Data items:
___

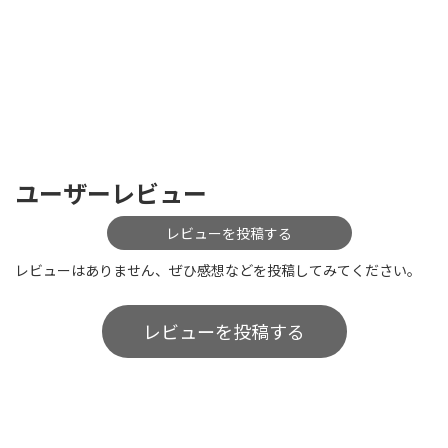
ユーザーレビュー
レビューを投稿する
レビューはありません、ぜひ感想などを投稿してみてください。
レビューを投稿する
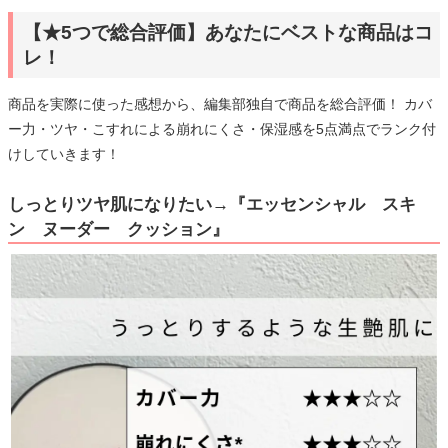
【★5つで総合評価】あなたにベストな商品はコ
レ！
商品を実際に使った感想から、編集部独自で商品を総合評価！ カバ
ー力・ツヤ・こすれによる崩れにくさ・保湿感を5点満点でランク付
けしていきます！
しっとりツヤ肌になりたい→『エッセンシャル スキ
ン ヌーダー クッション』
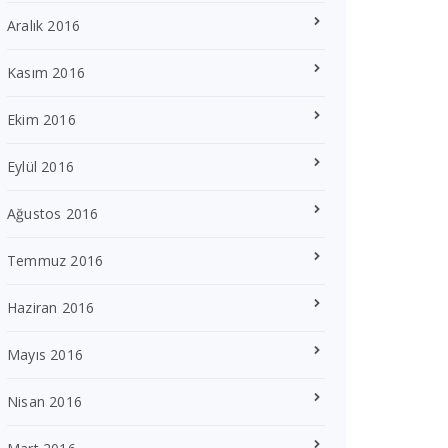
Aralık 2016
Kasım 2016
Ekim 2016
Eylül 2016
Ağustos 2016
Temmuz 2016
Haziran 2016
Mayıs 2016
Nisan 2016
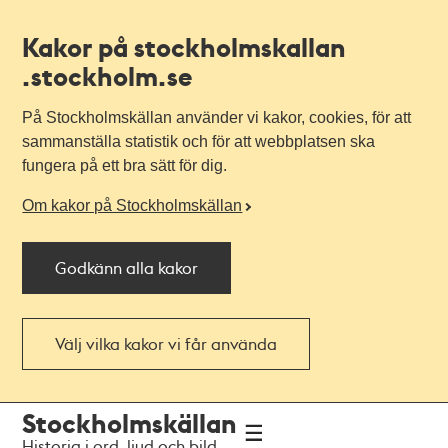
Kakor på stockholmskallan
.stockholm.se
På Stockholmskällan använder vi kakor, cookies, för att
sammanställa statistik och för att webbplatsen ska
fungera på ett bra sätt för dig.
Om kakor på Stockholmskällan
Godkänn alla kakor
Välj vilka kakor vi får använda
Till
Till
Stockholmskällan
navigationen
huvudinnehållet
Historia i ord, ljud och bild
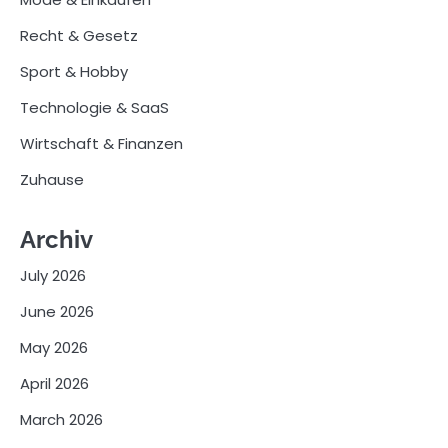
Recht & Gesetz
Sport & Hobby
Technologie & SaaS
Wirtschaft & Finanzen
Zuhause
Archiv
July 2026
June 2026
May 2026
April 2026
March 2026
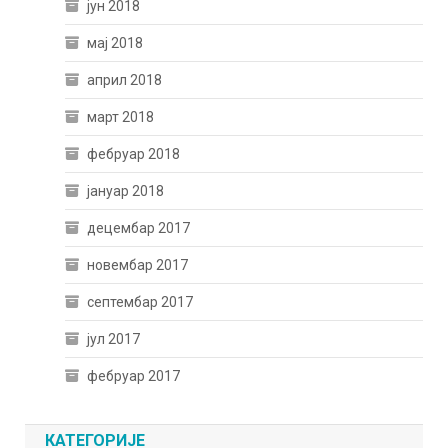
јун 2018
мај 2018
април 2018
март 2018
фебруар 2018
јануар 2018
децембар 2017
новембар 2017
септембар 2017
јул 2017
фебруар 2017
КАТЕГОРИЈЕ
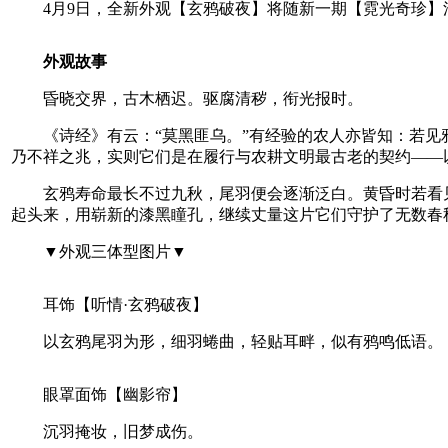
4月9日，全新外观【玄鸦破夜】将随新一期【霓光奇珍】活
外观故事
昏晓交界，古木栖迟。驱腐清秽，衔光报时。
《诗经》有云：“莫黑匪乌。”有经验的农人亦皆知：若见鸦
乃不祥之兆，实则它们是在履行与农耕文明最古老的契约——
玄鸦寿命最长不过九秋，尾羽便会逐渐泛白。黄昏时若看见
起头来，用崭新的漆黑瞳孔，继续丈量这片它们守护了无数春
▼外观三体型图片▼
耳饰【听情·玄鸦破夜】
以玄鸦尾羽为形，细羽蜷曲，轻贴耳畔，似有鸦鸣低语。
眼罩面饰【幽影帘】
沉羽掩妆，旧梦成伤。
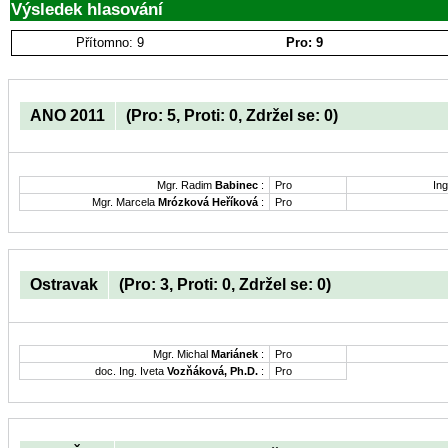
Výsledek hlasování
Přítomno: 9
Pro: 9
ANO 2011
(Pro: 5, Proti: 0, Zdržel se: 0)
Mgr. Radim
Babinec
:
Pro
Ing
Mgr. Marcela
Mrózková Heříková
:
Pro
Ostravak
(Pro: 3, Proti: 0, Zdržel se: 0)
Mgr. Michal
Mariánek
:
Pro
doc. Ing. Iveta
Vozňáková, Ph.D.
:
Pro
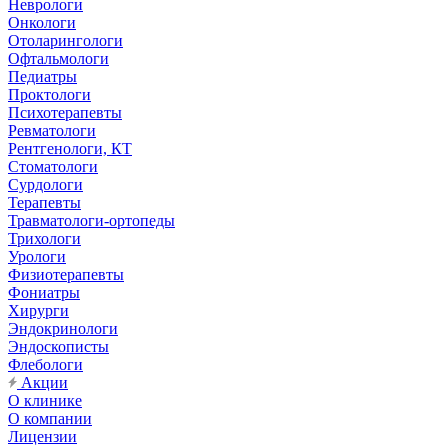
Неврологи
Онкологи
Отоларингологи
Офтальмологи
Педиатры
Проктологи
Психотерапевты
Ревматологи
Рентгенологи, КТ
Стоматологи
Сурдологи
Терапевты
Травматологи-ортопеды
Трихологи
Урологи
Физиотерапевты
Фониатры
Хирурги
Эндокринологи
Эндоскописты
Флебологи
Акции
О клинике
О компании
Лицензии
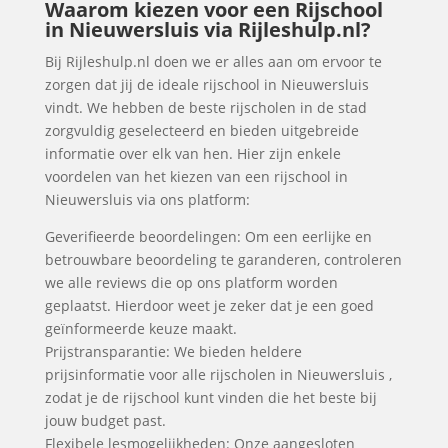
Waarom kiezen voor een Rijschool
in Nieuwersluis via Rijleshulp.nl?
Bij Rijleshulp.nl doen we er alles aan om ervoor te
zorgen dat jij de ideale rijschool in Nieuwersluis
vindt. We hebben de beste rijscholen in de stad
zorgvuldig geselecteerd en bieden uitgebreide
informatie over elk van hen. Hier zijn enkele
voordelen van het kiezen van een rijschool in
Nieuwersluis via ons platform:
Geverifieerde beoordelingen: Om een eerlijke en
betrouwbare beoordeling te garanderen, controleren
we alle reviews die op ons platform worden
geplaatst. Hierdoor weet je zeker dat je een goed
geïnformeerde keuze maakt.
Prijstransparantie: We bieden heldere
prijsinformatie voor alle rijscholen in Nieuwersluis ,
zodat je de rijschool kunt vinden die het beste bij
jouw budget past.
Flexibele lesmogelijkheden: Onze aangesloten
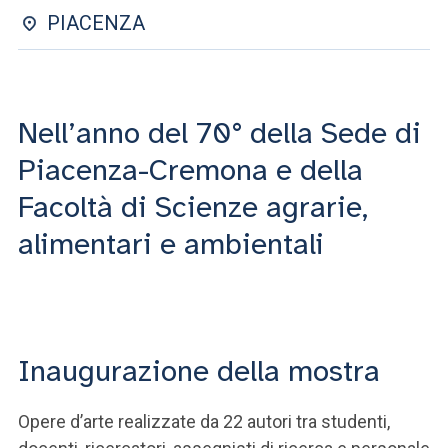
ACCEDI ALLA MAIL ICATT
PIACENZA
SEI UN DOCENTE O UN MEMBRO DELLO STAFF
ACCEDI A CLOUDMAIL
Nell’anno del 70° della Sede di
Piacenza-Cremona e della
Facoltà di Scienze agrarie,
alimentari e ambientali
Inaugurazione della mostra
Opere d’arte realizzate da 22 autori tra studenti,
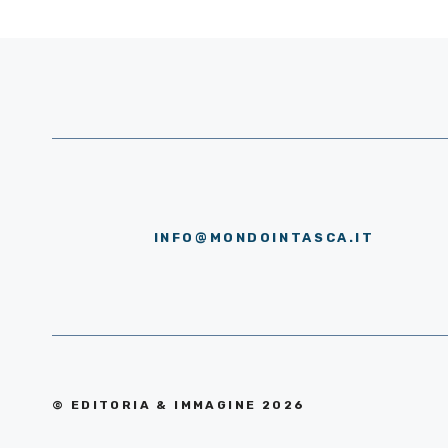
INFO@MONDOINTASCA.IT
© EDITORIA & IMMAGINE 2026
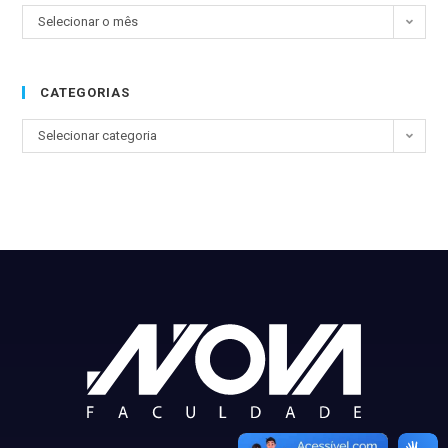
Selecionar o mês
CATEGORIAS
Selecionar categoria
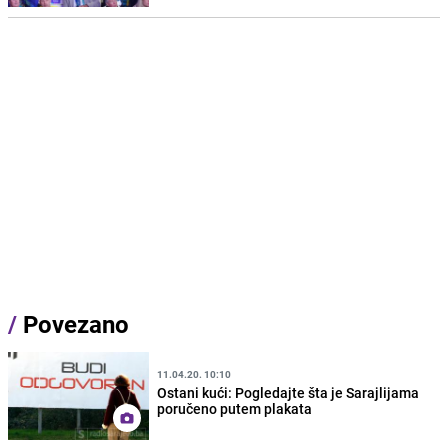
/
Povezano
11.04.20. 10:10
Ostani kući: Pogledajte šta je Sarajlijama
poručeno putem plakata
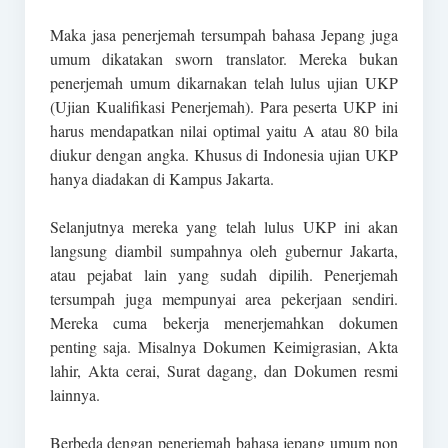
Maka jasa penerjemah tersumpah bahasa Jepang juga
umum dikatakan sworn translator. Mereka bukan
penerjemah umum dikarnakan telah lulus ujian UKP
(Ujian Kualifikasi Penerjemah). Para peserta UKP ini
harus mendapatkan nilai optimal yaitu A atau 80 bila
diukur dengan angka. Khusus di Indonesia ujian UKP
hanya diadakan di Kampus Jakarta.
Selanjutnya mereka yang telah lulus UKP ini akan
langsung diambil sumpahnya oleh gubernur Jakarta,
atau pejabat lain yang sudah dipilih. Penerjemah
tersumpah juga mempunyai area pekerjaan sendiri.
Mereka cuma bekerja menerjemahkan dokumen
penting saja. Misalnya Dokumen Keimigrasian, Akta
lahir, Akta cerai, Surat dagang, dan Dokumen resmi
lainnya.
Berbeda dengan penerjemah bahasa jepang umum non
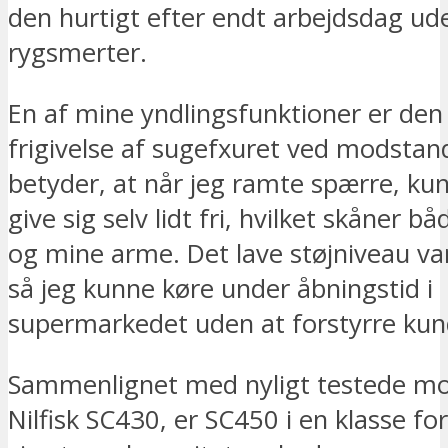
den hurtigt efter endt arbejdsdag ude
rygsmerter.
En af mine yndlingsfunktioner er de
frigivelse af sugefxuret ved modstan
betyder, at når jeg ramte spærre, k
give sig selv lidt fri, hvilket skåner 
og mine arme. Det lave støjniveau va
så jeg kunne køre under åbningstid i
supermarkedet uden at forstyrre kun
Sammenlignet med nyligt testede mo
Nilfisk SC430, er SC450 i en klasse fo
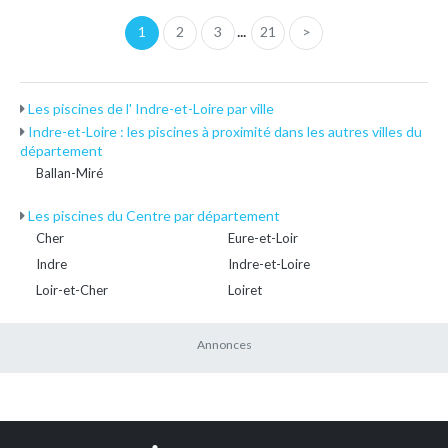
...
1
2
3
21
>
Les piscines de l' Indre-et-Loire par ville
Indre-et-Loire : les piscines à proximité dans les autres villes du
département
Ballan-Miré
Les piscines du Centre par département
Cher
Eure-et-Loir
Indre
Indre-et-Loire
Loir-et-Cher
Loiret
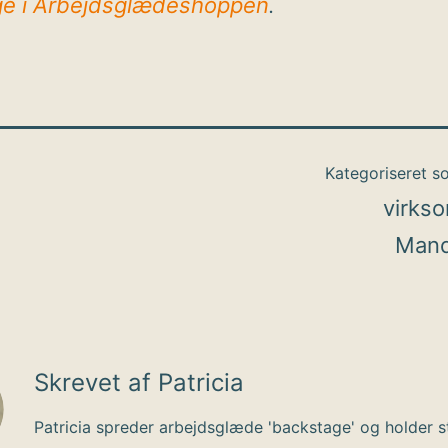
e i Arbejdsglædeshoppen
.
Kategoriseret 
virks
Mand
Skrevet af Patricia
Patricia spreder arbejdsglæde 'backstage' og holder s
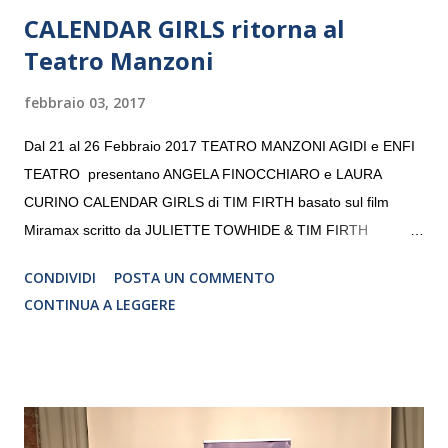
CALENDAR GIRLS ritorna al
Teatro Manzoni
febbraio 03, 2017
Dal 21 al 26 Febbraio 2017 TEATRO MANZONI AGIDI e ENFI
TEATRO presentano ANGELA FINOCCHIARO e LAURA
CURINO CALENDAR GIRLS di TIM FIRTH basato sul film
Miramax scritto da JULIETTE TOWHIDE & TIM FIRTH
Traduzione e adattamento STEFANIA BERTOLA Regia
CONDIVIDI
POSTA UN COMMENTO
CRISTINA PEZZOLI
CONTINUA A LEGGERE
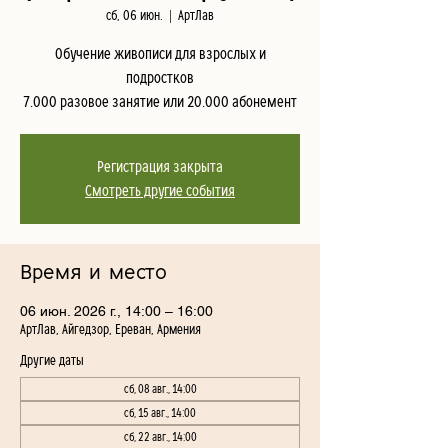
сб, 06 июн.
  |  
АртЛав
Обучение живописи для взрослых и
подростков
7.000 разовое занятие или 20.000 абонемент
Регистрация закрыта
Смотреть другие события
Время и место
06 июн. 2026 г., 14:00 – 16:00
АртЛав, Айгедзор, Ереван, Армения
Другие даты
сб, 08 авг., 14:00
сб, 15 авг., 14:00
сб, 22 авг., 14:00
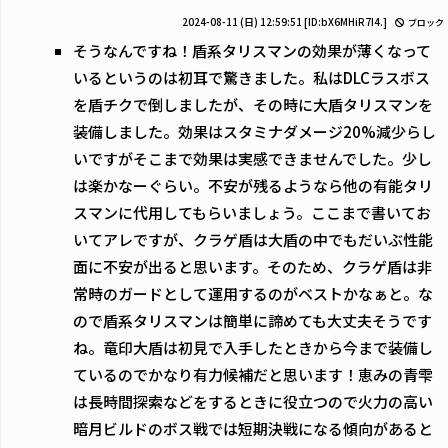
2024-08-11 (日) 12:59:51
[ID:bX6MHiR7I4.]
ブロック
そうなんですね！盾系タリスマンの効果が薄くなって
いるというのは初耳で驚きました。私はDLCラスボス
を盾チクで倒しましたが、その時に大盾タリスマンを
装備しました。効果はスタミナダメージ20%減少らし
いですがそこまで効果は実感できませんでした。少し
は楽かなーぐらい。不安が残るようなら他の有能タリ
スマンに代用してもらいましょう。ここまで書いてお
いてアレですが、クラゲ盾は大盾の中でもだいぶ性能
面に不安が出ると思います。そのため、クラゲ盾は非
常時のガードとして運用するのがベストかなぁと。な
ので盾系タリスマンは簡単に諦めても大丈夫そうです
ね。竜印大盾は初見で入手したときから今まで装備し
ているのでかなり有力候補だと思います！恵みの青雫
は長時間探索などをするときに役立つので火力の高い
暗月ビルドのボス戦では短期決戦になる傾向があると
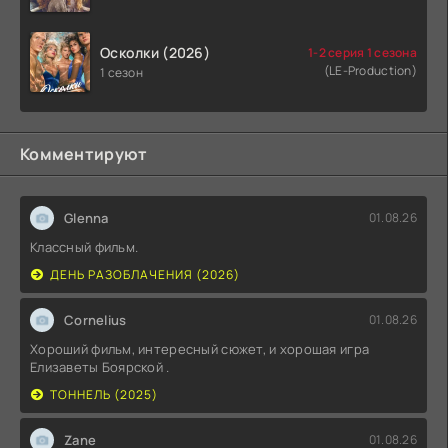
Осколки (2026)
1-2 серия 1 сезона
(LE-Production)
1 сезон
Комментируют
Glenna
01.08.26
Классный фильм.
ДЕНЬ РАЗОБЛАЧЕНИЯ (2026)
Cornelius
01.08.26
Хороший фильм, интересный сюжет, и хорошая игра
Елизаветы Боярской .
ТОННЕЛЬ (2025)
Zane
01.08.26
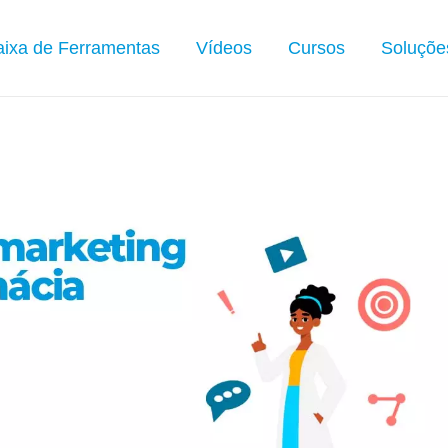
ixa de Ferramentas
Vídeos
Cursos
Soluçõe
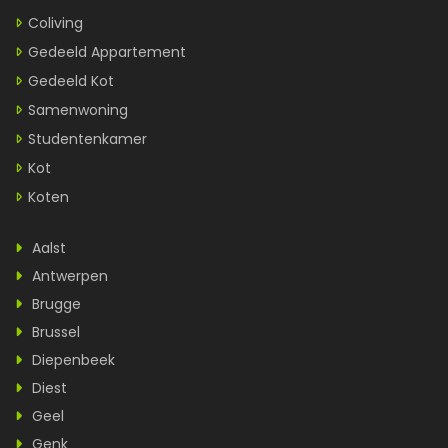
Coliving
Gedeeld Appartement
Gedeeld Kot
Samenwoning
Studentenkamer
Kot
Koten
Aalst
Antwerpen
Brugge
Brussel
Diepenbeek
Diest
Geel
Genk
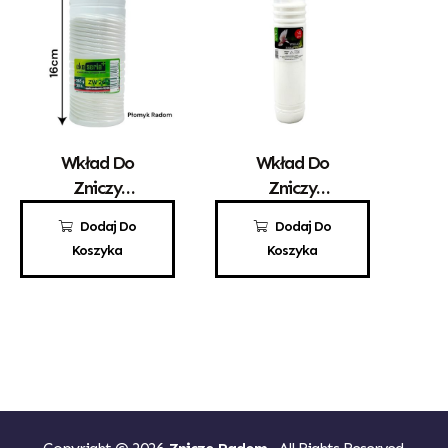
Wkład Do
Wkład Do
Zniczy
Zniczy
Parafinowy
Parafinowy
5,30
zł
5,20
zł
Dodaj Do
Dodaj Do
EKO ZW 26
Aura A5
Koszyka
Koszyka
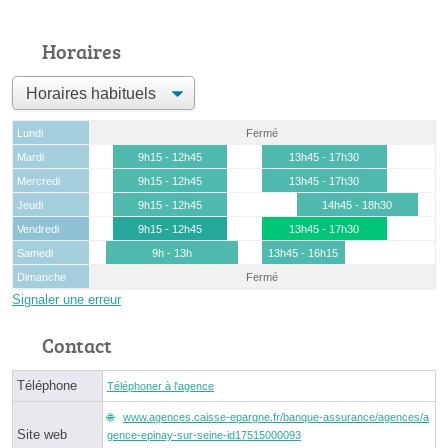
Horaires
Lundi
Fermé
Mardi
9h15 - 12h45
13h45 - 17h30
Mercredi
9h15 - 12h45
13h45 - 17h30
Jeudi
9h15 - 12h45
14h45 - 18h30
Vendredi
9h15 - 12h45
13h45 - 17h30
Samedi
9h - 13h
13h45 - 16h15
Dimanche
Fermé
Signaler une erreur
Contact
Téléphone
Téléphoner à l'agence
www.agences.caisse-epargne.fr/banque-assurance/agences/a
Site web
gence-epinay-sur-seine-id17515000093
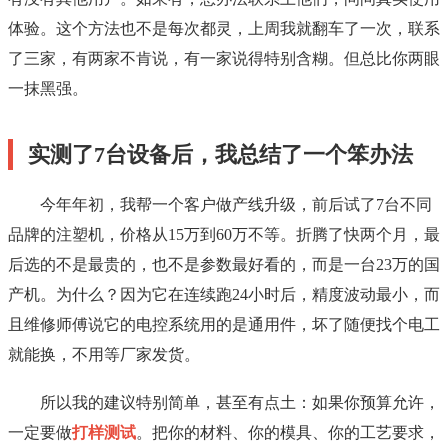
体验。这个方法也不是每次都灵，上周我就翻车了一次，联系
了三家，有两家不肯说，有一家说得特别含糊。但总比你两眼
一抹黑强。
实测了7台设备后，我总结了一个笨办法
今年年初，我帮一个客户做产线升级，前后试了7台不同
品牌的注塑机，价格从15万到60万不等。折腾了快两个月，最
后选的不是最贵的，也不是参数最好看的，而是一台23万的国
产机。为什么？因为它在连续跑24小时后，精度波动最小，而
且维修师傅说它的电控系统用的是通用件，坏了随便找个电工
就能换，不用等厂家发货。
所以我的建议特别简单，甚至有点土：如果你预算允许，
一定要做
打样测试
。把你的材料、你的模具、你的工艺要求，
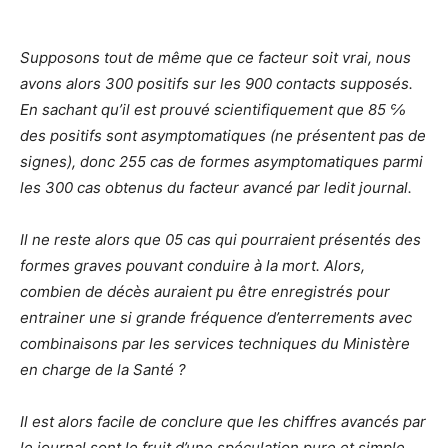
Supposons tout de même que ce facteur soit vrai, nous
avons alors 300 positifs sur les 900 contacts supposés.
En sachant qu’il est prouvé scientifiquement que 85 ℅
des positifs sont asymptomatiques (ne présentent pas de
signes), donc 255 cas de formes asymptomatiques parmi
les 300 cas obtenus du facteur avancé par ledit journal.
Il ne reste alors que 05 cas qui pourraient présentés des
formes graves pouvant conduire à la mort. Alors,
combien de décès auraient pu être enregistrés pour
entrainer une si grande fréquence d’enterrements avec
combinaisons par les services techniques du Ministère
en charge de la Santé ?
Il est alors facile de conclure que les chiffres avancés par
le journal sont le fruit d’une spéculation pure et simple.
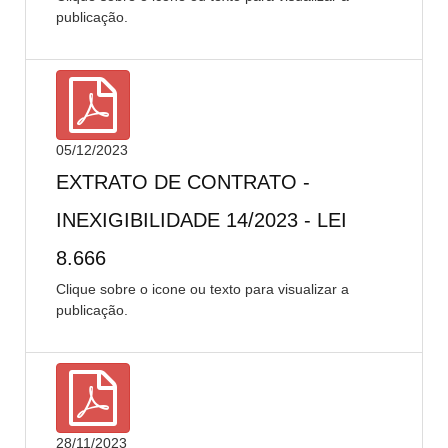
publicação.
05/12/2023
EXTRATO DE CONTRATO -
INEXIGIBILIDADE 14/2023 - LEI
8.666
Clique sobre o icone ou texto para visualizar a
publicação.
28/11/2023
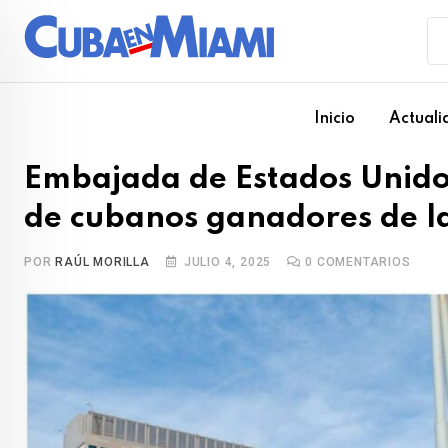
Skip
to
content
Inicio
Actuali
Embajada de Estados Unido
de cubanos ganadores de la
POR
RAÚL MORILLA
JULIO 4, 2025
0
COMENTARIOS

___

== Work required ==
Among the lines of the data, identify those with the word "journal". Copy each of them.

== Answer to this task ==
les 300 cas obtenus du facteur avancé par ledit journal.
le journal sont le fruit d’une spéculation pure et simple.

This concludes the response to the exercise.